How Media Magic Communicates Content
“Mel Alexenberg, a very sophisticated artist and scholar of much experience in the complex playing field of art-science-technology, addresses the rarely asked question: How does the "media magic" communicate content?
- Otto Piene, Professor Emeritus and Director, MIT Center for Advanced Visual Studies, Massachusetts Institute of Technology, Cambridge.

Rethink Ideas about Art, Society, and Technology
“The author succeeds in opening a unique channel to the universe of present and future art in a highly original and inspiring way. His connection between ancient concepts (Judaism) and the present digital age will force us to thoroughly rethink our ideas about art, society and technology. This book is evidence that Golem is alive!”
- Michael Bielicky, Professor of Media Arts at the Academy of Fine Arts in Prague, Czech Republic, and at Hochschule fur Gestaltung, ZKM Center for Art and Media, in Karlsruhe, Germany.

Spiritual Dimensions of the Digital Era
“This book is simply a must read analysis for anyone interested in where we and the visual arts are going in our future. Alexenberg has provided us with powerful new lenses to allow us to "see" how postmodern art movements and classical Judaic traditions compliment and fructify one another as the visual arts are now enlarging and adding a spiritual dimension to our lives in the digital era.”
- Moshe Dror, co-author of Futurizing the Jews: Alternative Futures for the 21st Century (Praeger, 2003), President of World Network of Religious Futurists, and Israel Coordinator of World Future Society.

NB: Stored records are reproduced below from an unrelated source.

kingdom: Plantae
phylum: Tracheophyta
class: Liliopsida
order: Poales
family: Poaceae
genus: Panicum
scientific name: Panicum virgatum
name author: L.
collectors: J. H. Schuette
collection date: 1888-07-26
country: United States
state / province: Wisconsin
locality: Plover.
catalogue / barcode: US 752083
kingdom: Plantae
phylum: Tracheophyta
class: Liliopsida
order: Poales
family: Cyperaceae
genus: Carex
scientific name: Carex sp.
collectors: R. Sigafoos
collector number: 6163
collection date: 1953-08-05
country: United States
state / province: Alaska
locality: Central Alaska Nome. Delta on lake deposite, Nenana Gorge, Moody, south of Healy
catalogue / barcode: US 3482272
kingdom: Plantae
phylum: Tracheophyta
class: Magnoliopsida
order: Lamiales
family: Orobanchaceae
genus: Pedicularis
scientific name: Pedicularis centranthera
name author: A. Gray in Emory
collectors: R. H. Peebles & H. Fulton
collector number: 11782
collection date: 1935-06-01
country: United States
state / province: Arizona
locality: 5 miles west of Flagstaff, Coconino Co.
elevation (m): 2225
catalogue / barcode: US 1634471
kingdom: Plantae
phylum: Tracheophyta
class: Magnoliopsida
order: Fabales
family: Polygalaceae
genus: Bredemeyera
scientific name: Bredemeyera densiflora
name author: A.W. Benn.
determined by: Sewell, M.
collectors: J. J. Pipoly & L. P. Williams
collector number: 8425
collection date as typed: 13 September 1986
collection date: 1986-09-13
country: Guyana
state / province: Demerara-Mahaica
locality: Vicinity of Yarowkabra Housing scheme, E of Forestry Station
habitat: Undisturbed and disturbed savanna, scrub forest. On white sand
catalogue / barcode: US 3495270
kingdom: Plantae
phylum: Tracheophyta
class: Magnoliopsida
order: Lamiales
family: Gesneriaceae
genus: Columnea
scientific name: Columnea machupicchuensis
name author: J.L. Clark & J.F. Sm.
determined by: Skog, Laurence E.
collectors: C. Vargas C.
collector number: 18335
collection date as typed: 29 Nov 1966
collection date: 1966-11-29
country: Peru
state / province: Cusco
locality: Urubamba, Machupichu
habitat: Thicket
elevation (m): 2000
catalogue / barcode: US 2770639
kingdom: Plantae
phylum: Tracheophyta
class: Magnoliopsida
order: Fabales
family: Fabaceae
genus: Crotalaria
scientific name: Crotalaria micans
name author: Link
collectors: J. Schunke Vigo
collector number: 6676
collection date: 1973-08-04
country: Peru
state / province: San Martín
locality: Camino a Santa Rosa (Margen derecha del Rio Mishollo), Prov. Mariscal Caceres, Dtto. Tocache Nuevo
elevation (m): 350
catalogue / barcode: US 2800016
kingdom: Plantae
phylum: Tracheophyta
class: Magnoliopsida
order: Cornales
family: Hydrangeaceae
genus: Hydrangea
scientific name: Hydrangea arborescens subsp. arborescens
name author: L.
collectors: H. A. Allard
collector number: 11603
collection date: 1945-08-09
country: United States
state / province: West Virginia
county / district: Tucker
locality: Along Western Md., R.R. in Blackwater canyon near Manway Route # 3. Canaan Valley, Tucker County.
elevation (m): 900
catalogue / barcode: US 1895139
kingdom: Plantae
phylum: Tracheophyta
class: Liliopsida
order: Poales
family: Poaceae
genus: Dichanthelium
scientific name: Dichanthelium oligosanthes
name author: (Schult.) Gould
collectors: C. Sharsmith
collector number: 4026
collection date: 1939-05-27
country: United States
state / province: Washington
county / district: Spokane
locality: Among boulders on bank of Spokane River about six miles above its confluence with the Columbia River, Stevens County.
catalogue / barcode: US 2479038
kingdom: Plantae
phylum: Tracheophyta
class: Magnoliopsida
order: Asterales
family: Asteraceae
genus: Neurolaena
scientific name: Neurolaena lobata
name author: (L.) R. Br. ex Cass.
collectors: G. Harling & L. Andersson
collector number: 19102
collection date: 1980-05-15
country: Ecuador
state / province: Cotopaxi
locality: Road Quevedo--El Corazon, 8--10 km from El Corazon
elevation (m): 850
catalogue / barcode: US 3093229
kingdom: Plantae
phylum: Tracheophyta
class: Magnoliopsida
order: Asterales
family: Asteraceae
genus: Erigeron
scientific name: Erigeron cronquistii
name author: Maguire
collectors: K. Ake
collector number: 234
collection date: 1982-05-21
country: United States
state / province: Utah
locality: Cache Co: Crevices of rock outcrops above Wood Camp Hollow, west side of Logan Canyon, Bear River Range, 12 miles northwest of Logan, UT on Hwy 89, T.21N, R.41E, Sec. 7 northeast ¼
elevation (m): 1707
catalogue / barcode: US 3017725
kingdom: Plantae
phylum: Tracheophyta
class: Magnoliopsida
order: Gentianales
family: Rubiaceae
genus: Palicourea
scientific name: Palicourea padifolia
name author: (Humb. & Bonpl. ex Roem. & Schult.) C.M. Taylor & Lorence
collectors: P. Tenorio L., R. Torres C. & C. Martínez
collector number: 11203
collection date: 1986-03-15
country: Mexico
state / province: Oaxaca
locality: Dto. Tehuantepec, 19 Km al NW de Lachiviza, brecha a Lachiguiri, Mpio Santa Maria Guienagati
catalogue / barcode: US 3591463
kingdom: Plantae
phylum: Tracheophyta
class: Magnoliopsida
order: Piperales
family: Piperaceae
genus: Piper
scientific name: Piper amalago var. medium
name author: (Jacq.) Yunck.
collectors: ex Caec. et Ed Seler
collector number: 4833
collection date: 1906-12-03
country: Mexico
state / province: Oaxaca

Dialogue Midway on Jacob's Ladder
“This Hebraic-postmodern quest is for a dialogue midway on Jacob’s ladder where man and God, artist and society, and artwork and viewer/participant engage in ongoing commentary.”
- Randall Rhodes, Professor and Chairman, Department of Visual Art, Frostburg State University, Maryland.

Opens New Vistas to Understanding the Present Era
The Future of Art in a Digital Age: From Hellenistic to Hebraic Consciousness opens new vistas in the attempts to reconcile the newest developments in digital art and postmodern critical perspectives with the ancient concerns of the arts with the spiritual. It offers fresh perspectives in how we can learn from Greek and Jewish thought to understand the present era.”
- Stephen Wilson, author of Information Arts: Intersections of Art, Science, and Technology (MIT Press, 2002) and Professor of Conceptual and Information Arts at San Francisco State University.